(Dataset entries)

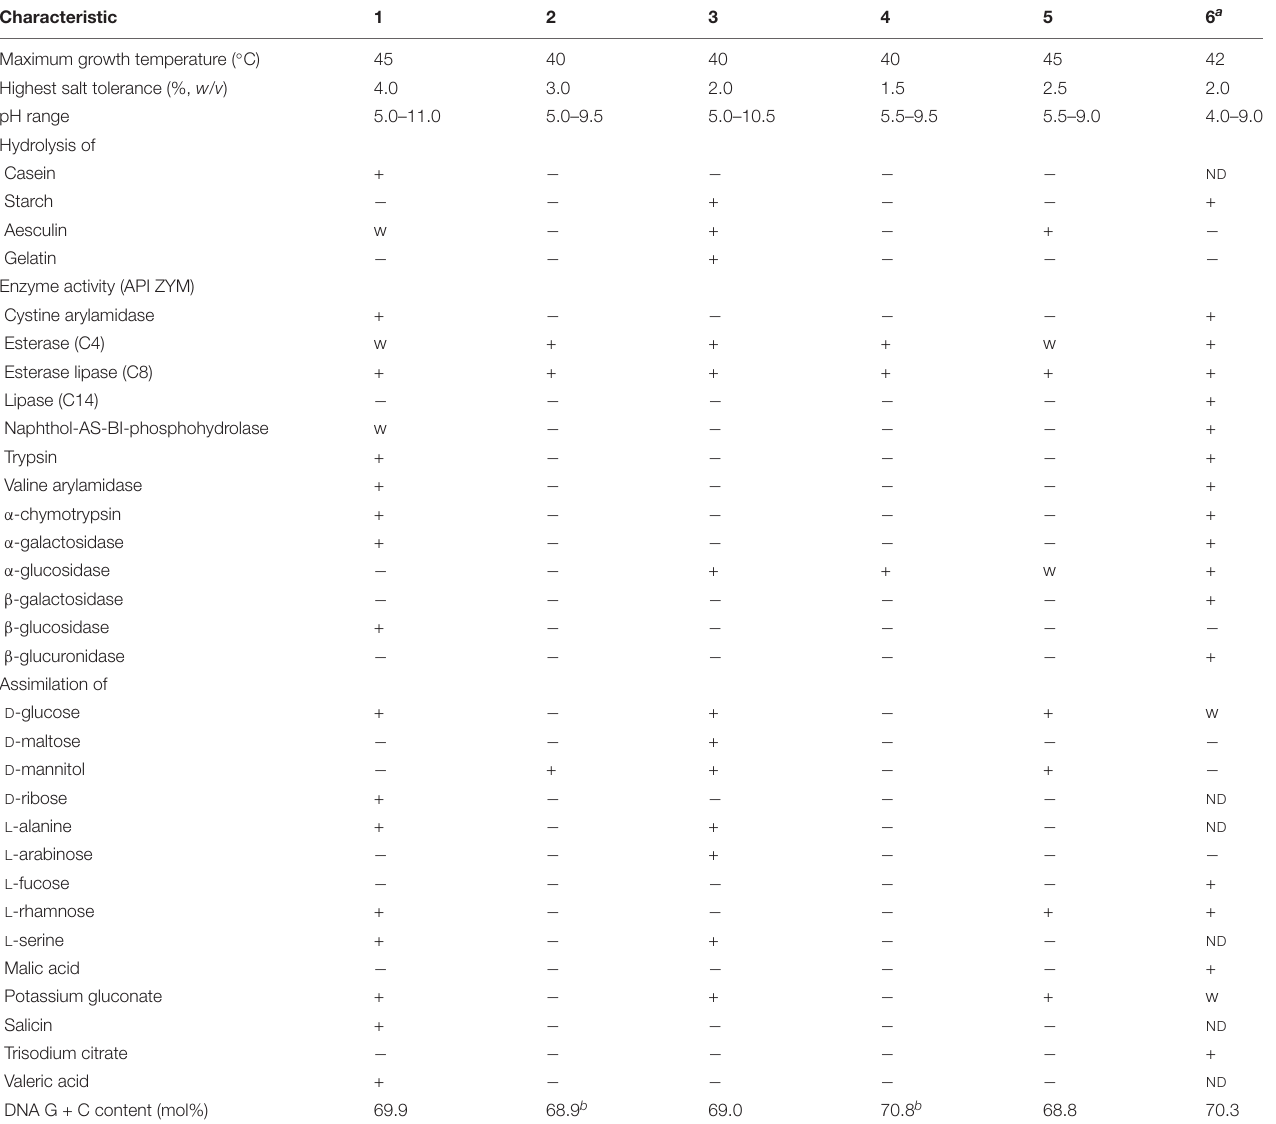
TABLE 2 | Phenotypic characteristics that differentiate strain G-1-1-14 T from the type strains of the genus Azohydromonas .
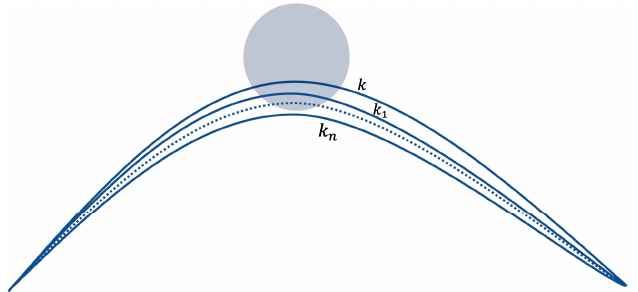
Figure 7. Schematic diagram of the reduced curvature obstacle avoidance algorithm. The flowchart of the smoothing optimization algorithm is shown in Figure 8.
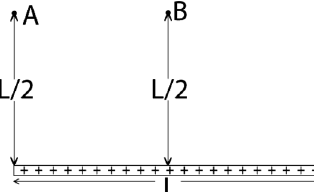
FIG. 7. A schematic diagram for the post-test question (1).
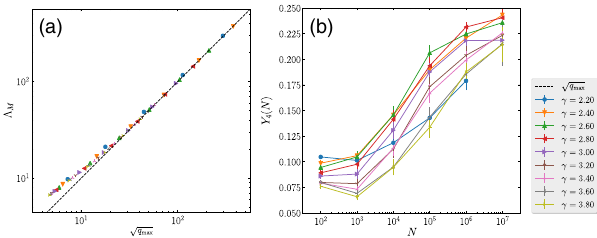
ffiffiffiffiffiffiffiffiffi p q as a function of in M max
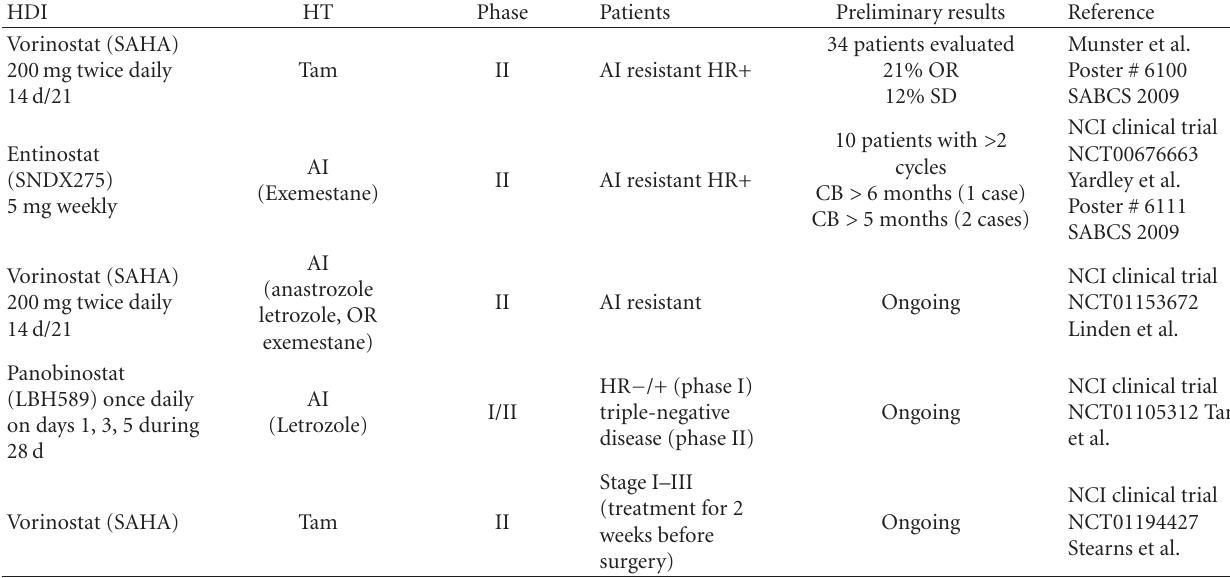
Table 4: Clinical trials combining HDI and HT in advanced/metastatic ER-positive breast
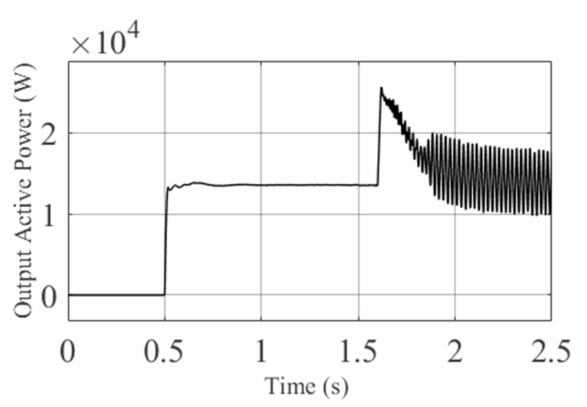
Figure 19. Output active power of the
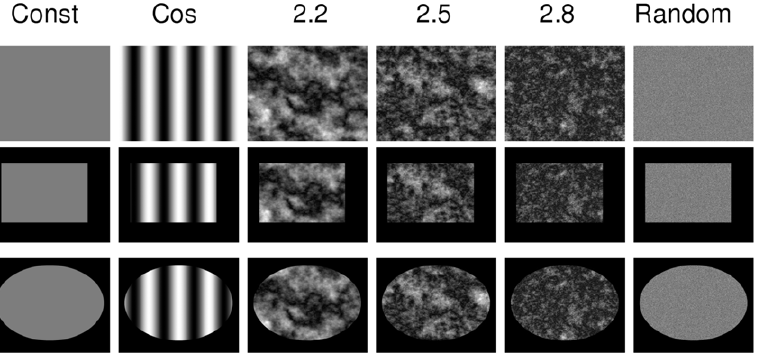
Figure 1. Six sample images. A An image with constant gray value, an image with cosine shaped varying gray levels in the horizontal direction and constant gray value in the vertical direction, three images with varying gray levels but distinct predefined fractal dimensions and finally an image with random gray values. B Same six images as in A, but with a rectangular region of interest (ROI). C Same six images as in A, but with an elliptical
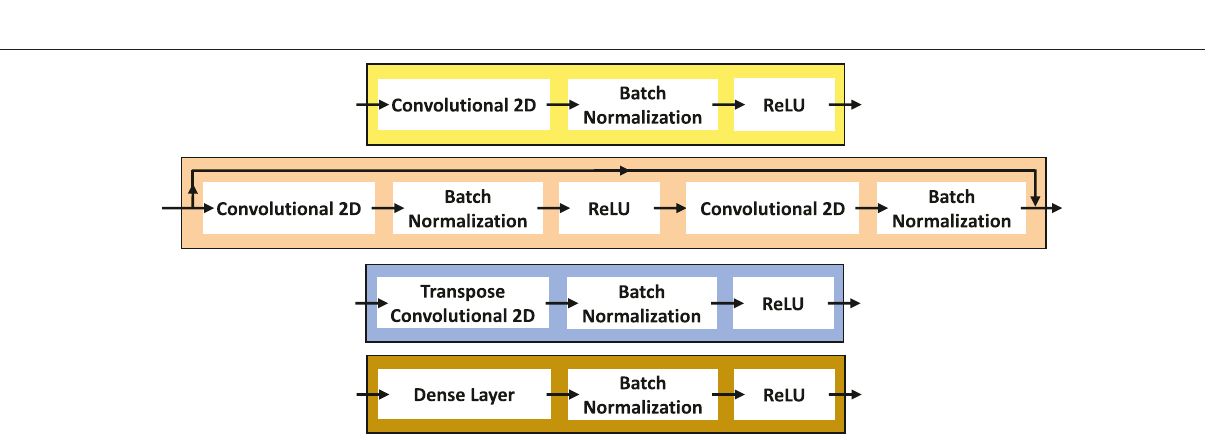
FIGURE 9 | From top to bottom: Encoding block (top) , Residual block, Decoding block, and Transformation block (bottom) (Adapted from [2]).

EXERCISE GOAL -> An exact copy of every entry above is required, without the pictures.

RESULT OF THIS EXERCISE ->
TABLE 2 | Phenotypic characteristics that differentiate strain G-1-1-14 T from the type strains of the genus Azohydromonas .
Figure 7. Schematic diagram of the reduced curvature obstacle avoidance algorithm. The flowchart of the smoothing optimization algorithm is shown in Figure 8.
FIG. 7. A schematic diagram for the post-test question (1).
ffiffiffiffiffiffiffiffiffi p q as a function of in M max
Table 4: Clinical trials combining HDI and HT in advanced/metastatic ER-positive breast
Figure 19. Output active power of the
Figure 1. Six sample images. A An image with constant gray value, an image with cosine shaped varying gray levels in the horizontal direction and constant gray value in the vertical direction, three images with varying gray levels but distinct predefined fractal dimensions and finally an image with random gray values. B Same six images as in A, but with a rectangular region of interest (ROI). C Same six images as in A, but with an elliptical
FIGURE 9 | From top to bottom: Encoding block (top) , Residual block, Decoding block, and Transformation block (bottom) (Adapted from [2]).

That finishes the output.